Still, if this shakeup of the two folks that the market supposedly absolutely hates couldn't yield any meaningful gains (heck, most of the gains can be attributed to UPS replacing United on all the Dow averages), then there ain't much hope for this market.
So it shall be until the end of January. Not everything can be as dynamic as GNMA.
Meet the new boss, same as the old boss.
Richard W.
I agree with you but it isn't going to happen. We are the very strange situation where actually paying for things doesn't matter. It is all about the exchange of goods and promises to pay later. It is all an illusion. This is the closest we'll ever get to "free money" for an orgy of comsumption. With the new age financial engineering, no one really knows where all that debt is or who will eventually pay. Disney is on the hook for a chunk of UAL debt and when UAL goes bankrupt, DIS shareholders will take it in the neck and any money market fund that are holding DIS's commercial paper if it gets downgraded. It's frightening but this the wonderful world of Greenspan's structured finance that passes risk on to people who didn't even know they were exposed.
Richard W.
"'Most airplane financing companies will be forced to take significant cuts in their lease rates and note payments just to keep the planes flying. But Uniteds troubles could be so deep because its financial arrangements are so complicated, a restructuring would be impossible.'
Why is that?
Could it be that Uniteds balance sheet was a favorite Grand Experiment by the off-balance sheet financiers, who sucked every member of the Hillbilly Family into the UAL Vortex by offloading this risk, and swapping it to this party, who in turn stripped it and sold it to the other party, who turn around and hedged it to that party, who arranged a Bermuda corporation to transfer risk to a counterparty, who in turn bought puts on GE stock, which was purchased by a HedgeHog, who in turn countered the trade by buying AIG options, hedged by credit swaps on JPM, who in turn transferred half of it to MER, who marked it up and sold it back to UAL?
Even unrelated companies like DIS were sucked in, stuck with $114 million in aircraft lease investments which management is now monitoring.
UALs unsecured debt is now trading at 12 cents on the dollar.
This is a look at the credit monster that Mr.
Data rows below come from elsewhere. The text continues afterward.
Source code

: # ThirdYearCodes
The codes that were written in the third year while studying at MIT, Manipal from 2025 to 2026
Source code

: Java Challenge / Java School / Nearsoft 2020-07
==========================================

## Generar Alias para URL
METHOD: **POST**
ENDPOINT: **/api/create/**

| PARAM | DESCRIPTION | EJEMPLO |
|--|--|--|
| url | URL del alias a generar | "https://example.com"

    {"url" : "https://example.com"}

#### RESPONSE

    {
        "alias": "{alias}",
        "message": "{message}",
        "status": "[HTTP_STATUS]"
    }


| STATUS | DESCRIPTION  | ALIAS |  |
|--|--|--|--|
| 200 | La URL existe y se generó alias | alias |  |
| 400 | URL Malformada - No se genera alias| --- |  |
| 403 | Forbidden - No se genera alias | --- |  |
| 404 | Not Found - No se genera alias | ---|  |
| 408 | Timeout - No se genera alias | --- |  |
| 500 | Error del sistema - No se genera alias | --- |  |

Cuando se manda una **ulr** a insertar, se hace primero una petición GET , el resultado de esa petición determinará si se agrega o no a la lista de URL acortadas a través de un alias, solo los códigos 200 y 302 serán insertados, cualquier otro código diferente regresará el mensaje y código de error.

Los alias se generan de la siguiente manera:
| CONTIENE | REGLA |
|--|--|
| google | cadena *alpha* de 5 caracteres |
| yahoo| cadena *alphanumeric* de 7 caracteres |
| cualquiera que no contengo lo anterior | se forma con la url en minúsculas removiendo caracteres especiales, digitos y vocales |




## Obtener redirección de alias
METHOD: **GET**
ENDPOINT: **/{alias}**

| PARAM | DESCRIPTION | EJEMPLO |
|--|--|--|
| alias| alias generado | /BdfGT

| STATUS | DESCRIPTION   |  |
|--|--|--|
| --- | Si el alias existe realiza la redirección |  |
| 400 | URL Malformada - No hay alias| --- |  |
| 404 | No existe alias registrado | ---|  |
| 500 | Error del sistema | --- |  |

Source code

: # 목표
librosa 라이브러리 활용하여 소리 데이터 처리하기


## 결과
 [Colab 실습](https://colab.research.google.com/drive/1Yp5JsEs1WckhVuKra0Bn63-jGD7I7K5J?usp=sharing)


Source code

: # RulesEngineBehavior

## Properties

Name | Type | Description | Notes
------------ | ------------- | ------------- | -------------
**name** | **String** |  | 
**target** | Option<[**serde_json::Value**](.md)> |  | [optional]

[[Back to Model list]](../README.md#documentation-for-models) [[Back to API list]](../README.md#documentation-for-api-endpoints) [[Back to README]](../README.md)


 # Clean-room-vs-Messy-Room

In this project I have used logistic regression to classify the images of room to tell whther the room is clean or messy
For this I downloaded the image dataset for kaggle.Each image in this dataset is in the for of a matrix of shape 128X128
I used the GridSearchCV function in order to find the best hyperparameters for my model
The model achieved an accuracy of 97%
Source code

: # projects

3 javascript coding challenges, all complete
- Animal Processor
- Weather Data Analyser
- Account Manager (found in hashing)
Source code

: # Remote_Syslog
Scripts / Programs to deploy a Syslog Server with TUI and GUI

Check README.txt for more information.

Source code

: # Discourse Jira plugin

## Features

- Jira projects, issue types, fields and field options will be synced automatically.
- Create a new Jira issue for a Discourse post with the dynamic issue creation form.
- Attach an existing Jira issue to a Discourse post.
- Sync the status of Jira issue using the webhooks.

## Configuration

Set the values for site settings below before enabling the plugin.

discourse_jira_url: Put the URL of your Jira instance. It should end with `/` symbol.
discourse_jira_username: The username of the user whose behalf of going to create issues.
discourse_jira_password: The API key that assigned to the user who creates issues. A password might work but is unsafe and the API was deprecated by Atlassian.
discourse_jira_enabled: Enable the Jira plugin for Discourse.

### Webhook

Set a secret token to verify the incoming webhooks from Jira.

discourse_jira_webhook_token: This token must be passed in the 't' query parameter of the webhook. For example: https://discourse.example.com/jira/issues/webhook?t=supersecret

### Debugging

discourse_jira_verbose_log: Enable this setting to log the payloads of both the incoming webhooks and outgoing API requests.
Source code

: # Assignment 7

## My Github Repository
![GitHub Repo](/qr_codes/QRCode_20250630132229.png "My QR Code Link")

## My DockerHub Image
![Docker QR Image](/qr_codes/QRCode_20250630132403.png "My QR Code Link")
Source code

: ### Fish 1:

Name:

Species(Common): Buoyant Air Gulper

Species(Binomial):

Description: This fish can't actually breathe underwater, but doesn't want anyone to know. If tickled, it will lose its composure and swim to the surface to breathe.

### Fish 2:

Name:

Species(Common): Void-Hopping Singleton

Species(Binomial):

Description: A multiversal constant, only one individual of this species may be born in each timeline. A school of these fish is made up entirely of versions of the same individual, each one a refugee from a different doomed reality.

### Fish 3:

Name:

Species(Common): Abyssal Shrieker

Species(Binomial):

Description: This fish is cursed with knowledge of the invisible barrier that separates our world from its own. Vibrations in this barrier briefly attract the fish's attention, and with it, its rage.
Greenspan proudly points to when he addresses congress. We should be outraged and calling for his head but no one is paying attention or they don't care. Here is the whole article if you are interested. The writer is a bit too edgy for most people, but he is generally on target.
Richard W.
A lawyer friend of mind whose office is in London got me out of bed in the night to tell me I had to read this--it is a real commentary on the future of the monetary system. Everyone should study it and read it carefully--it is complicated and important to understand. Good luck.
...I expect this has a realistic chance to pass...with over 50% of all households invested, the stock market is now a middle class wedge issue.....
As always, thanks Rohry and good luck to everybody!
Stonewalls
The media is bashing the heck our of Paul ONeill. I guess that he must have been responsible for those bad employment numbers. Ah yes, the games we play.
Agreed. O'Neil was not the problem, and replacing him is not the solution. Lower prices and less debt is the solution.